Weil will lead a diocesan clergy conference in April, during which work on the Liturgy of Reconciliation will continue, using input from the participants at the workshop.

To "prime the pump" for that input, as Ohl put it, Brockman led the workshop participants through a three-part process – a discussion of liturgy followed by a discussion about reconciliation that included a meditation, and then, in groups of three or four, a brainstorming session on what elements a liturgy of reconciliation might include. These discussions were primed with objects given to each group; a piece of fabric coupled with a variety of objects such as a broken mug, a small water fountain, a miniature bird cage, and a bowl and a cup.

Brockman urged workshop participants to contribute prayers, litanies and music as well as more concrete items such as paintings, weavings, drawings and sculptures for possible use in the liturgy.

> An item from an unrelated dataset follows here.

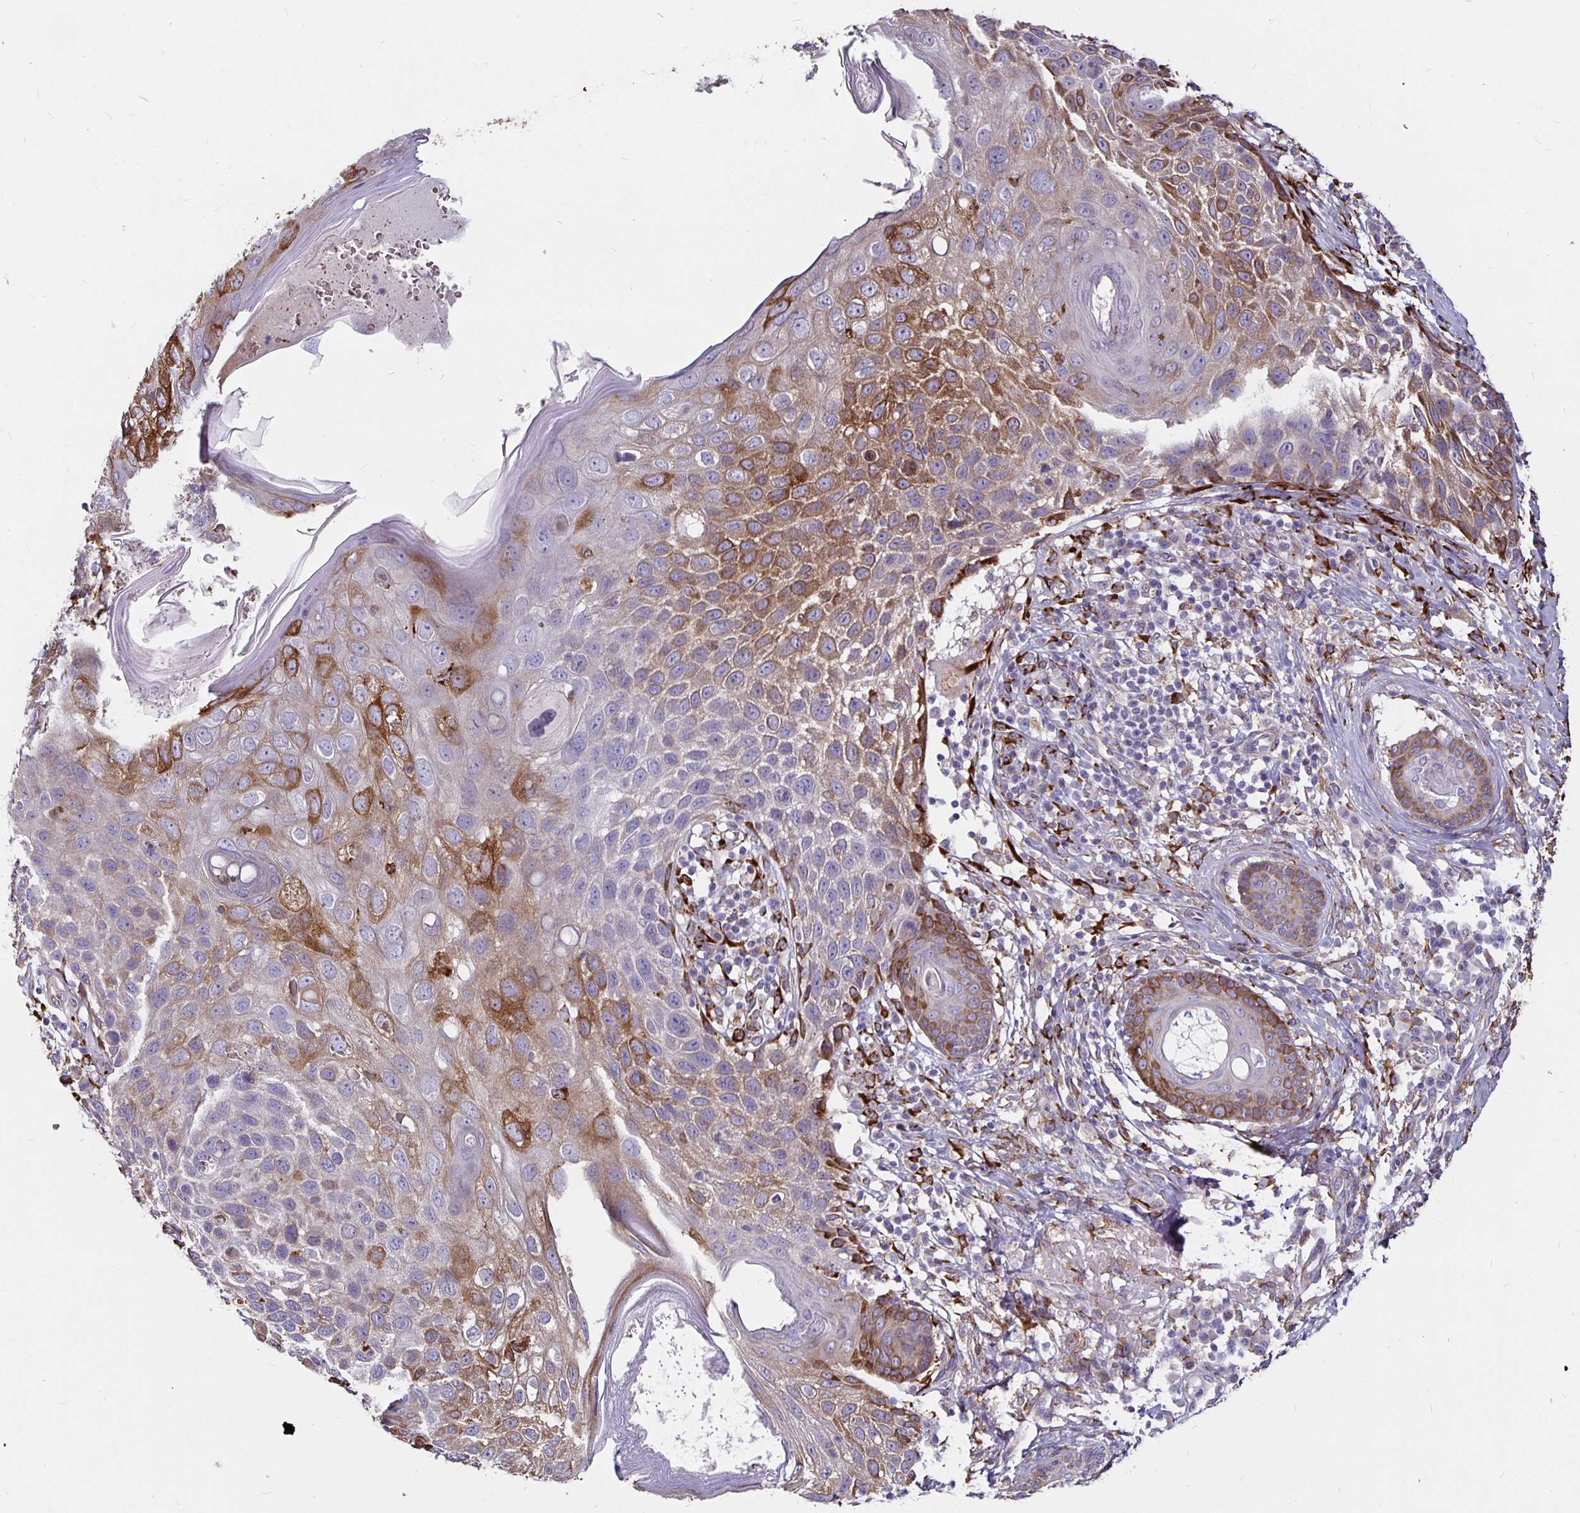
{"staining": {"intensity": "moderate", "quantity": "25%-75%", "location": "cytoplasmic/membranous"}, "tissue": "skin cancer", "cell_type": "Tumor cells", "image_type": "cancer", "snomed": [{"axis": "morphology", "description": "Squamous cell carcinoma, NOS"}, {"axis": "topography", "description": "Skin"}], "caption": "Moderate cytoplasmic/membranous positivity for a protein is appreciated in approximately 25%-75% of tumor cells of squamous cell carcinoma (skin) using immunohistochemistry (IHC).", "gene": "P4HA2", "patient": {"sex": "female", "age": 87}}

He said these contributions are due in the diocesan office by Ash Wednesday, where they will be collected and given to Weil for use during the clergy conference.

Victoria Prescott, chair of the diocesan Christian Education Committee said the Chili and Liturgy workshop is part of a continuing series of events designed by the Christian Education Committee "to help increase participation of all the baptized in the life and work of the diocese."

"For too long, we laypeople were taught to be passive recipients of liturgy. But the vital work of reconciliation that faces us is the work of all of us. Clergy can't do it alone," Prescott said.